第306話 まだ見ぬ女帝たちの襲来②

 嶋子、梶(英勝院)、松姫、菊姫、貞姫、小督姫、香具姫たちの来訪が明日に迫っている。幸田広之は嶋子の顔を思い浮かべていた。大坂に居た当時はまだ20歳程だが、隙を一切見せず、可愛気の欠片も無く、閉口したものである。

 

 小弓公方のルーツである鎌倉公方は単なる自称にしか過ぎない。簡単にいえば、東国統治をするための将軍代理であった。しかし、次第に権力を強め、京都の将軍家と対立していく。当時としては鎌倉殿や鎌倉御所などと呼ばれていた。


 将軍家は関東管領上杉に肩入れしたり、奥羽の反鎌倉方武将を直臣化するなど、対立は深まる一方。関東管領上杉が優勢になり、鎌倉公方から古河公方へ転じ、さらに分裂して小弓公方が誕生。


 しかし、後北条の勢力伸長に伴い上杉は越後へ逃げ込み、小弓公方は滅亡寸前、古河公方は北条に背乗りされた。関東における戦国乱世は鎌倉府や関東管領を無力化してしまう。


 挙げ句に室町幕府は事実上崩壊し、織田家による新幕府が成立する。それでも古河公方と小弓公方は頑なに公方や御所へ執着したのだ。しかも、幕府による小田原征伐時、古河公方は北条方、小弓公方は里見に庇護されていた。


 北条の滅亡で、古河公方と小弓公方は消滅寸前となる。北条に与する事はすなわち朝廷から任じられた征夷大将軍への反逆でしかない。


 一方、小弓公方は里見の庇護を受けていた。その里見が幕府の断りもなく北条征伐時、どさくさ紛れに嶋子の父へ鎌倉公方を襲名させたのだ。全く空気の読めない愚行であり、織田信孝と織田家重臣は激怒し、即刻里見と小弓公方は改易された。


 小弓公方のルーツだが、古河公方足利政氏の子である義明が家督争いの末に出奔。義明は上総の真里谷信清の下へ迎えられ小弓公方を名乗る。


 この真里谷家は庁南武田の分家であり、つまり上総武田一族だ。上総武田は甲斐武田の傍流であり、武田滅亡後に頼ってきた遺臣も少なくない。


 しかし、小弓公方に縁のある松姫が奔走。結果、小弓公方は許され、5千石で織田家直参となった。甲斐武田滅亡後、八王子へ逃げてきた松姫に庁南武田も支援を申し出たが、仁科盛信の嫡男信基だけ送り出す。


 その後、松姫、菊姫、貞姫、小督姫、香具姫たちは甲斐へ戻り織田家の庇護下で十分な生活をしてきた。織田家は曲がりなりにも前当主の正室となるはずだった松姫へ最大限の敬意を示した結果だ。


 松姫は小田原征伐時に信基を引き戻しつつ、戦後は庁南武田、真里谷、小弓公方、里見を助けるべく織田家へ嘆願した。これが聞き入られ庁南武田、真里谷、小弓公方は織田家の直参となる。ただ、里見だけは行なった所業があまりに悪質だとして、認められなかった。


 対応したのは他ならぬ広之であるが、マルチの勧誘並の執拗さと、トークスキルに感心したものである。この時に松姫と嶋子が接触したようだ。

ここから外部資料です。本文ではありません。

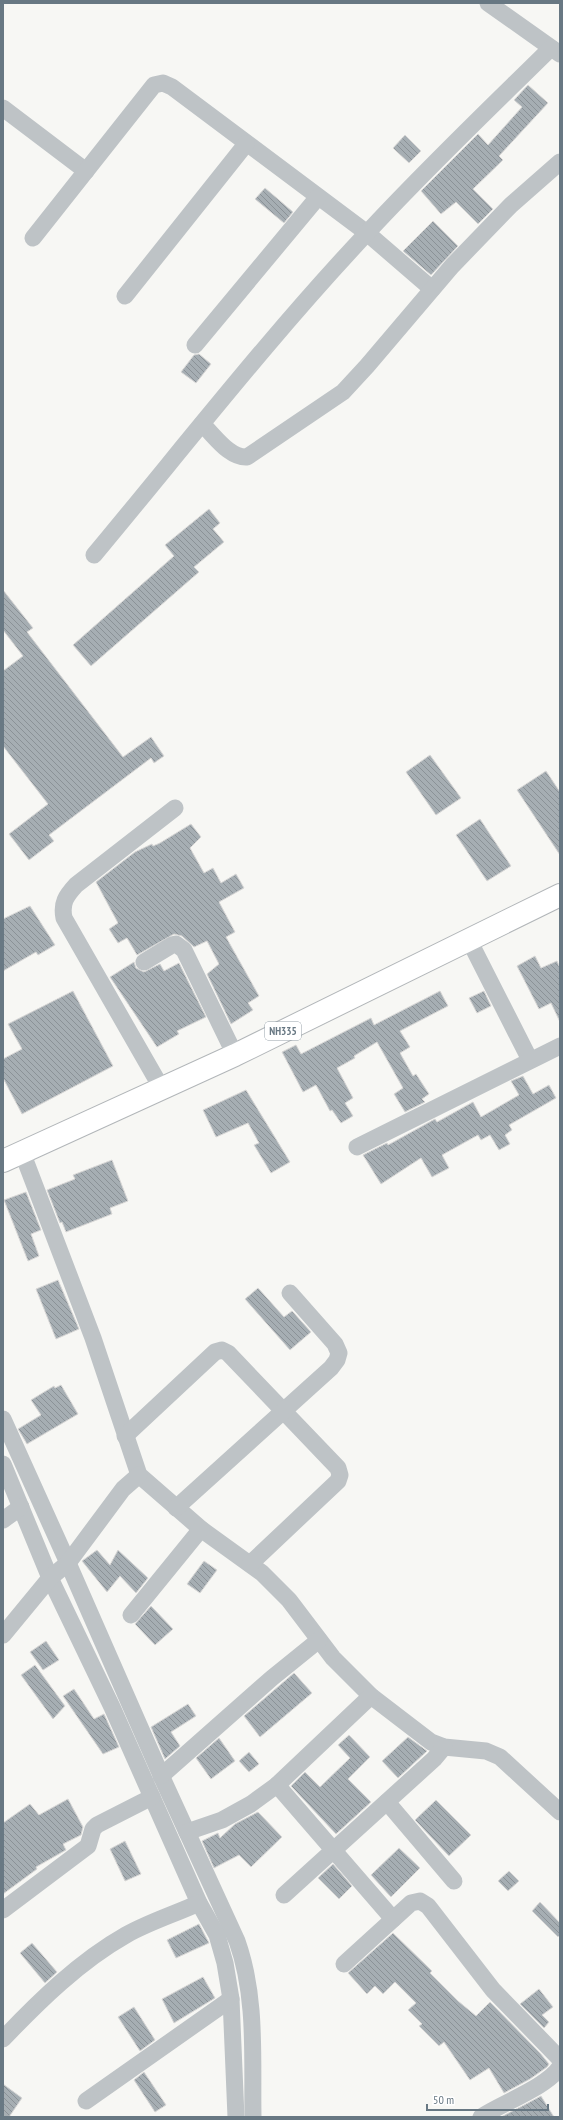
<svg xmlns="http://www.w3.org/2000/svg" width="563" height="2120" viewBox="0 0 563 2120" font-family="'PT Sans Narrow',sans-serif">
<defs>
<pattern id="building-back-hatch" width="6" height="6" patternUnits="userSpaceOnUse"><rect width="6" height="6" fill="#a6aeb3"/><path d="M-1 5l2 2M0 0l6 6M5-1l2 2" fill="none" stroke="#8b9297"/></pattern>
</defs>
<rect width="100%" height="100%" fill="#f7f7f4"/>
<!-- building -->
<g fill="url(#building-back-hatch)" stroke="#d9d8d7">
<polygon points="528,85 548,103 499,156 503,160 473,189 493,209 478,224 456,202 441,214 421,191 478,134 488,145 522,107 514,100"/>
<polygon points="405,135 421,151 409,163 393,148"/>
<polygon points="265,188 293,212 284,223 255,199"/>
<polygon points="433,221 458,246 431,275 403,251"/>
<polygon points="199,354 211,364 196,383 181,372 194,355"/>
<polygon points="209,509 220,523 213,529 224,542 194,567 199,572 91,666 73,645 174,556 165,545"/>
<polygon points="3,590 33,628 27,632 123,757 151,737 164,756 154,763 151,758 49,835 54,841 29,860 9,834 48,804 3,746 3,671 23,656 3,630"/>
<polygon points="430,755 461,798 436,815 406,772"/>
<polygon points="546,771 560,792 560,855 517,790"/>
<polygon points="480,819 511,866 487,881 456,835"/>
<polygon points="191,824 201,837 190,848 204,873 213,868 221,883 236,874 244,888 219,902 235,932 226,937 259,996 248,1003 253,1010 231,1024 207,974 219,964 207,941 194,947 182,936 174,934 137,955 127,938 118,943 109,929 118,923 96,882 135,852 152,844 153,846 160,843"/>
<polygon points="30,906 55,945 38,955 36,952 3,971 3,919"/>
<polygon points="535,956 541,968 557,961 560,968 560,1022 551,1003 539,1009 517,966"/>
<polygon points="134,962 136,968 144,972 160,964 164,971 179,963 206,1017 177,1031 179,1034 157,1047 110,977"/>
<polygon points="73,991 113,1066 22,1114 3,1078 3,1059 22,1049 8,1024"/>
<polygon points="440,991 448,1006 400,1031 410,1047 400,1053 413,1076 416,1074 429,1094 422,1099 425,1102 405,1112 394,1094 403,1088 377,1042 354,1056 355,1058 337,1068 353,1098 345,1103 353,1116 341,1123 332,1110 330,1111 316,1085 303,1092 282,1052 296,1045 301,1054 371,1018 374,1025"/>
<polygon points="484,991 491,1006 477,1013 469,998"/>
<polygon points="523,1076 533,1094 549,1085 556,1098 509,1125 512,1130 505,1135 510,1144 499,1150 490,1135 481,1140 478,1135 442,1155 449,1168 432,1177 421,1158 381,1184 363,1155 387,1143 388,1145 435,1119 437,1122 473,1102 481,1117 519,1095 511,1081"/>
<polygon points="246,1090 290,1162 271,1173 254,1145 259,1143 248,1123 216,1137 203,1110"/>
<polygon points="112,1160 128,1201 110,1208 112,1214 66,1232 62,1222 60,1223 47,1190 75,1179 73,1175"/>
<polygon points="26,1192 41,1230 31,1234 39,1256 28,1261 4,1200"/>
<polygon points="58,1280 79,1329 56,1339 36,1289"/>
<polygon points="258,1288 284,1317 292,1311 311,1332 290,1350 245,1299"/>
<polygon points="61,1385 78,1414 27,1444 18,1429 41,1415 31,1400 54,1386 55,1388"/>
<polygon points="97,1550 110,1565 118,1550 148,1578 136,1593 120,1576 107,1592 82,1561"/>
<polygon points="204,1561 217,1570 200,1593 187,1584"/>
<polygon points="151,1606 173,1629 155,1645 135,1624"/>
<polygon points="46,1641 59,1660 43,1670 30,1652"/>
<polygon points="35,1665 65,1706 53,1719 21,1675"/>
<polygon points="294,1673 312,1693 260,1737 244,1716"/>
<polygon points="74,1689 94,1719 104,1714 119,1747 103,1754 63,1696"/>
<polygon points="188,1704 196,1716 171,1732 180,1746 165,1759 151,1727"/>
<polygon points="349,1735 370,1757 348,1779 371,1802 336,1834 291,1786 305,1772 320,1787 350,1758 338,1745"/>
<polygon points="408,1737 427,1751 398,1778 382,1761"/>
<polygon points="219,1738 235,1761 211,1779 196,1758"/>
<polygon points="249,1752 259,1764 249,1772 239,1761"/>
<polygon points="68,1799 83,1827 81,1835 63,1844 66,1850 36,1867 37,1869 3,1894 3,1823 30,1804 39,1815"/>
<polygon points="436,1800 471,1835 449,1856 415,1820"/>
<polygon points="258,1812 282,1837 251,1867 239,1855 214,1868 202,1841 218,1833 220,1838 235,1824"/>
<polygon points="125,1841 141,1874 125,1881 110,1849"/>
<polygon points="399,1848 420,1868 391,1897 371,1875"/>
<polygon points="333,1864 352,1886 339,1899 318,1878"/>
<polygon points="509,1871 519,1881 508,1891 498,1881"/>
<polygon points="540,1902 560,1923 560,1935 558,1937 532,1911"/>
<polygon points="199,1924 209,1943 176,1958 167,1940"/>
<polygon points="393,1933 432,1971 430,1973 458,2001 476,2016 490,2002 540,2053 549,2064 547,2067 530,2079 504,2093 489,2068 470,2080 444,2042 439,2046 419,2026 422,2024 408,2010 416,2003 395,1982 383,1994 375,1986 367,1994 348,1973"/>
<polygon points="32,1943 57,1972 45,1983 20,1953"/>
<polygon points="203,1977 215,1998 174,2023 162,1999"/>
<polygon points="539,1989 553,2007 542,2015 549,2022 544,2028 520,2004"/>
<polygon points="134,2007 155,2040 140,2051 118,2017"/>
<polygon points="144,2072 166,2105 155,2112 134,2080"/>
<polygon points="3,2084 22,2098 9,2117 3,2117"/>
<polygon points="541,2096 554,2117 501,2117 528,2103"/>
</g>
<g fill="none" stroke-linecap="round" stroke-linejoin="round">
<!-- highway casing -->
<g stroke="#b2b6b9" stroke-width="24">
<polyline id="highway" points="3,1161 235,1055 560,895"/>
</g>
<!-- minor -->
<g stroke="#bec3c6" stroke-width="17">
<polyline points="488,3 560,54"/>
<polyline points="3,108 86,171"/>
<polyline points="33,238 154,85 163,83 172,87 367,233 432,289"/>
<polyline points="125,296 246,144"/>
<polyline points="195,345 318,197"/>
<path d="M 202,424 C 215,436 229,458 247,457 L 343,392 L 367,366 L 452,266 L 511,205 L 560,162"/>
<path d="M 94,555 C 184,447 271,335 367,233 C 426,169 489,109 551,48"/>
<polyline points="469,940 530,1060"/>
<polyline points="144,962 172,945 176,944 184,950 235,1055"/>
<path d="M 162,1089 L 64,918 C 61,903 66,896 76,885 L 175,808"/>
<polyline points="357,1147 560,1046"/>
<polyline points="22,1152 93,1338 139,1475 201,1529 262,1573 289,1600 333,1658 371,1696 431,1742 444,1747 486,1751 500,1757 560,1812"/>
<path d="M 3,1419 L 68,1563 L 164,1782 L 237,1941 C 257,1997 252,2058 253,2117"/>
<polyline points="125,1436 215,1352 222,1350 228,1353 338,1468 340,1475 338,1481 250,1564"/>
<polyline points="3,1464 50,1578 112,1707 199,1903 217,1935 225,1963 231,1999 236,2117"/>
<polyline points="176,1508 331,1368 337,1360 339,1353 335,1344 290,1293"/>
<polyline points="3,1520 21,1507"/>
<polyline points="131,1615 201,1529"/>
<polyline points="3,1635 50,1578 68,1563 123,1489 139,1475"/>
<polyline points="161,1776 272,1678 319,1640"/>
<polyline points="277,1785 393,1919"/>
<polyline points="387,1802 454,1881"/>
<polyline points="187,1832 222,1820 251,1804 277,1785 371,1696"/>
<polyline points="284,1895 434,1759 444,1747"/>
<polyline points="3,1910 88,1846 93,1829 97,1825 152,1797"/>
<polyline points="344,1964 411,1903 420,1901 428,1906 493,1990 560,2059"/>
<path d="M 3,2039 C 39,2001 80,1961 126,1935 C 149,1922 175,1914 199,1903"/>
<polyline points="86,2101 231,1999"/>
<path d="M 481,2117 C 502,2103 547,2087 560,2067"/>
</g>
<!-- highway -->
<use href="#highway" stroke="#fff" stroke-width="22"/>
</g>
<g text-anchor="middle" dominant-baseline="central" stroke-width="4" stroke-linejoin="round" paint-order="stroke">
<!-- shield labels -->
<rect fill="#fff" stroke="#95a0a8" stroke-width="1" x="265" y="1022" width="36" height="18" rx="3"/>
<g font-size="11" font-weight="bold" fill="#687883">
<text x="283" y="1031">NH335</text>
</g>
</g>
<!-- border -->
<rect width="563" height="2120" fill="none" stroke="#687883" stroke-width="8"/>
<!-- scale -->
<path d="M427 2104v6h121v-6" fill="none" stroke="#687883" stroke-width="2"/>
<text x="433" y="2104" font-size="12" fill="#687883" stroke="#ffffff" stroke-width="3" paint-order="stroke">50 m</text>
</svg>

 西暦1586年に嶋子が信孝の側室となり、大坂城へ入った。しかし、子供が生まれなかった事と織田家の家臣や竹子と合わず、翌年には江戸城へ追い払われてしまう。


 以来、嶋子が上方へ来たのは織田信長と信忠の7回忌・13回忌の法要時だけだ。松姫も法要に参加している。


 広之が帰宅する準備をしていると、竹子が現れた。


「左衛門殿、あの忌々しき者が明日、上様に挨拶するそうじゃな。妾とは口も聞かず去るであろう。そこで、妾も宴に出るがよいか……」


「よろしいのですか」


「構いませぬ」


 そして、当日になって嶋子が8年振りとなる大坂城へ上がり、信孝と竹子へ挨拶をした。その際、広之も同席したが、竹子の予想通り、ほぼ無視である。まるで身分違いとでもいいたげな態度だ。

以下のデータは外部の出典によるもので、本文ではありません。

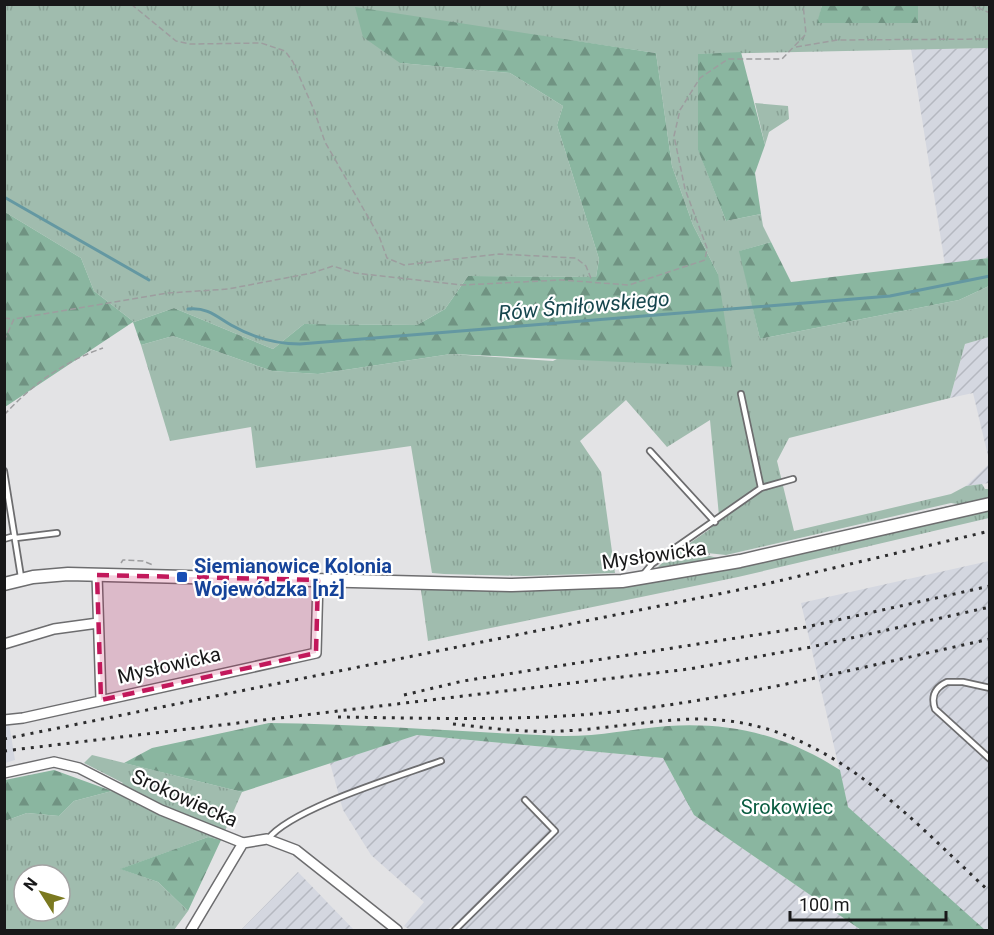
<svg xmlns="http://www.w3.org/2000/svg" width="994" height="935" font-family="Roboto,sans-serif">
	<defs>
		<pattern id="industrial-furrows" width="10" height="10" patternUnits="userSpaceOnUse" patternTransform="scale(1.5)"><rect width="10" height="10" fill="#d4d7e0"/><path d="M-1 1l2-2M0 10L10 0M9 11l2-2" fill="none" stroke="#b5b8c0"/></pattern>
		<pattern id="grass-tufts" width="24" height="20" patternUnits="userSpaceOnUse" patternTransform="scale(1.5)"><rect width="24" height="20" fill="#a0bcae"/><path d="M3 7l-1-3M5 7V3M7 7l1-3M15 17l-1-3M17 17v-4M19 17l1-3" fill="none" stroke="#89a195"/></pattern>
		<pattern id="forest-firs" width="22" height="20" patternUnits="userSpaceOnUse" patternTransform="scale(1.5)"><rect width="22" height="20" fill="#8ab6a0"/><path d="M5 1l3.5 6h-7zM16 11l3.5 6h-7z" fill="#709382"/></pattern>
	</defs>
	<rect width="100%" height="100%" fill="#e3e3e5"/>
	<path fill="url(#industrial-furrows)" d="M 989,48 L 989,258 L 945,265 L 911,49 Z
		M 989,337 L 989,460 L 973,393 L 950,398 L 965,344 Z
		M 989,464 L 989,483 L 966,486 Z
		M 989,561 L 989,930 L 981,930 L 848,807 L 801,603 Z
		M 417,735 L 663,758 L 694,815 L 861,930 L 460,930 L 453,925 L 447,930 L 410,930 L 404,926 L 424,902 L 371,855 L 343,810 L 330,763 Z
		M 298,872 L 354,930 L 241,930 Z"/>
	<path fill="#d4d7e0" d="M 5,723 L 9,723 L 15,760 L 5,763 Z"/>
	<path fill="url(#grass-tufts)" fill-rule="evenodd" d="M 4,5 L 822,5 L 818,23 L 918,23 L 918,5 L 989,5 L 989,48 L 698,54 L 698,149 L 726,221 L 761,214 L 763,226 L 771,242 L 740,251 L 760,339 L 959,300 L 989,286 L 989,337 L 965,344 L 950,398 L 789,438 L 777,461 L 794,531 L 951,494 L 966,486 L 982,484 L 985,489 L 989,489 L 989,499 L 964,505 L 951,503 L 726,555 L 707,553 L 667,559 L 710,529 L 719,516 L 710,420 L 667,447 L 626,400 L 580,441 L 601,472 L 615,573 L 524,576 L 444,574 L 432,573 L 411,446 L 256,468 L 251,427 L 170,441 L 141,345 L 173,336 L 272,371 L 318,374 L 451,354 L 553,361 L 718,274 L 693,225 L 672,166 L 656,53 L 568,40 L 400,63 L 510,73 L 563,106 L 557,125 L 599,259 L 596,277 L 468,276 L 445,309 L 417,325 L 304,324 L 273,349 L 174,308 L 134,322 L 94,291 L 81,258 L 5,212 Z
		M 755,103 L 788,106 L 789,119 L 769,132 L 765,145 Z
		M 949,506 L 958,506 L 734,557 L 655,570 L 662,563 L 706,555 L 721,559 L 750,553 Z
		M 989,510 L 989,518 L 738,577 L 428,641 L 421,590 L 568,590 L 652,583 L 795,555 Z
		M 92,755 L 242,792 L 221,840 L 208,837 L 121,869 L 158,882 L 188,911 L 174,930 L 5,930 L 5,821 L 27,813 L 59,816 L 74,801 L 112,791 L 123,783 L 84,763 ZM 24,875 L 60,875 L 60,911 L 24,911 Z"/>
	<path fill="url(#forest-firs)" d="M 822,5 L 918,5 L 918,23 L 817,23 Z
		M 355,7 L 656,53 L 672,166 L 693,225 L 718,274 L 732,367 L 451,354 L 318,374 L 272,371 L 173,336 L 141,345 L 133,322 L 5,407 L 5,212 L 81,258 L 94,291 L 134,322 L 174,308 L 273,349 L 304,324 L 417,325 L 445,309 L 468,276 L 596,277 L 599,259 L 557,125 L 563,106 L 510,73 L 400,63 L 363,37 Z
		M 741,52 L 765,145 L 755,173 L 761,214 L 726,221 L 698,150 L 698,54 Z
		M 771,242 L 791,282 L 989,258 L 989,286 L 959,300 L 760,339 L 739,251 Z
		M 269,723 C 366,724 462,732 559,736 C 596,737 631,729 668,726 C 732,722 785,735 840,770 L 848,807 L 985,930 L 861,930 L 694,815 L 663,758 L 417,735 L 242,792 L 124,763 L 152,748 Z
		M 54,770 L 112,791 L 74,801 L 59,816 L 27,813 L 5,821 L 5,780 Z
		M 208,837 L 221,840 L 188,911 L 158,882 L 120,869 Z"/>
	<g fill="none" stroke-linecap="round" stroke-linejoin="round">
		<path stroke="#6498a2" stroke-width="3" d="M 4,197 L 149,280
			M 188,309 C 207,307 216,316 231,325 C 252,337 276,344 300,344 L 890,296 L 990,276"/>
		<g stroke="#6d6d6f" stroke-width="8">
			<path id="service" d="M 741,394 L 761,488
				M 650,451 L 715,522
				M 4,471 L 21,577
				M 16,538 L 57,533
				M 4,539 L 11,537
				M 642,576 L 652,564 L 761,488 L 793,479
				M 990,688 L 963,682 L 947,682 C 934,688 931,697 935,709 L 990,759
				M 268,839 C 292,808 400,776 441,761
				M 455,930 L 555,831 L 525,800"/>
		</g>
		<g stroke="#6d6d6f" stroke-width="12">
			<path id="minor" d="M 97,575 L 101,700
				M 4,644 L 54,629 L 98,623
				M 4,720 L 23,718 L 316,653 L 318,580
				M 4,773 L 54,762 L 79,768 L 161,810 L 243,843 L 267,839 L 296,850 L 397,930
				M 191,930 L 243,843"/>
		</g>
		<g stroke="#6d6d6f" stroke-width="15">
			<path id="tertiary" d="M 4,584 L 33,577 L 68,574 L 512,585 L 622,581 L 740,561 L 990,504"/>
		</g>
		<path stroke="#9d9d9f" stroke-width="1.5" stroke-dasharray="6 3" stroke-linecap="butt" d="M 131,4 L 176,41 L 190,44 L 261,43 L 285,51 L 293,62 L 314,110 L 325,142 L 379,236 L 387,258 L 404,265 L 499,254 L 576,258 L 586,266 L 592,281
			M 969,4 L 990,13
			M 796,47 L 837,40 L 990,39
			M 4,318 L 13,319
			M 4,341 L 14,319 L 168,293 L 228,289 L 312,273 L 333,266 L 355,273 L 462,285 L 561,280 L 629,285 L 705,260 L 707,248 L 685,189 L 674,136 L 680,110 L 700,78 L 728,59 L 782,59 L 806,34 L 803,4
			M 4,415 C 33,384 63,362 103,348
			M 673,560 L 710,554
			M 121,563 L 123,560 L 143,561 L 153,565"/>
		<use href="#service" stroke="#fff" stroke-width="4.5"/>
		<use href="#minor" stroke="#fff" stroke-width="9"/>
		<use href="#tertiary" stroke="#fff" stroke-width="12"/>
		<path stroke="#2d2d2e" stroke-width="3" stroke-dasharray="3 6" stroke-linecap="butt" d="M 404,695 L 463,681 L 806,627 L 990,586
			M 338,717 C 422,718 508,721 592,714 C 726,702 858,668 990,639
			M 453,724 C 489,728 526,733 562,731 C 608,729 655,719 702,719 C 826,721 905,814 990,892
			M 4,739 L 753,587 L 990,531
			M 4,751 L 689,669 L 811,647 L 990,607"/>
	</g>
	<path fill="#c2185b" fill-opacity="0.2" stroke="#c2185b" stroke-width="4.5" stroke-dasharray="12 8" stroke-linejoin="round" d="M 97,575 L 318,580 L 316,653 L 101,700 Z"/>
	<rect fill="#1a4fb4" stroke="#fff" stroke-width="2" x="176" y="571" width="12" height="12" rx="3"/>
	<g text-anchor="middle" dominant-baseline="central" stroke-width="4.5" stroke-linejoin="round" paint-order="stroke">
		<g font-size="20" fill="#181819" stroke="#fff">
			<text transform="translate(654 555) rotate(-8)">Mysłowicka</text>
			<text transform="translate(169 665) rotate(-13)">Mysłowicka</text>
			<text transform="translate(185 798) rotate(24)">Srokowiecka</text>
		</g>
		<g font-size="20" font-weight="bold" fill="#164399" stroke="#fff" text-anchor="start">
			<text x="194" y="566">Siemianowice Kolonia<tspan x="194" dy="23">Wojewódzka [nż]</tspan></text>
		</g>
		<g font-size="20" fill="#0a5d41" stroke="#fff">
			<text x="787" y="807">Srokowiec</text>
		</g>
		<g font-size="21" font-style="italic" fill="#16464e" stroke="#fff">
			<text transform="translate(584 306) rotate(-5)">Rów Śmiłowskiego</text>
		</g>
	</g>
	<rect width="994" height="935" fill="none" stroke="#181819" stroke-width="12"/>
	<g transform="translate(42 893) rotate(307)"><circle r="28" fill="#ffffff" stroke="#a3a3a3" stroke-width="1.5"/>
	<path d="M0-4.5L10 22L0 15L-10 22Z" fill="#7b7920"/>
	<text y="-9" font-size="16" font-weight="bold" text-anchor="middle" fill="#181819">N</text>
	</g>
	<path d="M790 911v9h156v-9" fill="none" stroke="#181819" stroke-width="3"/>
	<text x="799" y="911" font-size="18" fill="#181819" stroke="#ffffff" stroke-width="4.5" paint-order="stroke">100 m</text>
</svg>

「おお、左衛門よ。先程は面白かったのぉ。あの後、荒れ狂っておったぞ。実に見ものじゃ。儂も宴に出るがよいか。どうせ、何か頼み事があるはずじゃから、都合良いであろう」


「色々と予測しておりますが、恐らくは新鎌倉公方家の嫁に殿の姫君を欲しいとか、里見家の再興、あるいは貞姫(勝頼の娘)を殿(信之)の正室になどといったところでしょう」 


「うむ、儂もそう思う。しかし、梶という太田家の娘がよくわからぬな。そもそも、嶋子と松姫が只者ではない。竹子が可愛いく思える程じゃからな。そなたひとりの手には余るであろう」


 こうして広之は光の速さで帰宅するのであった。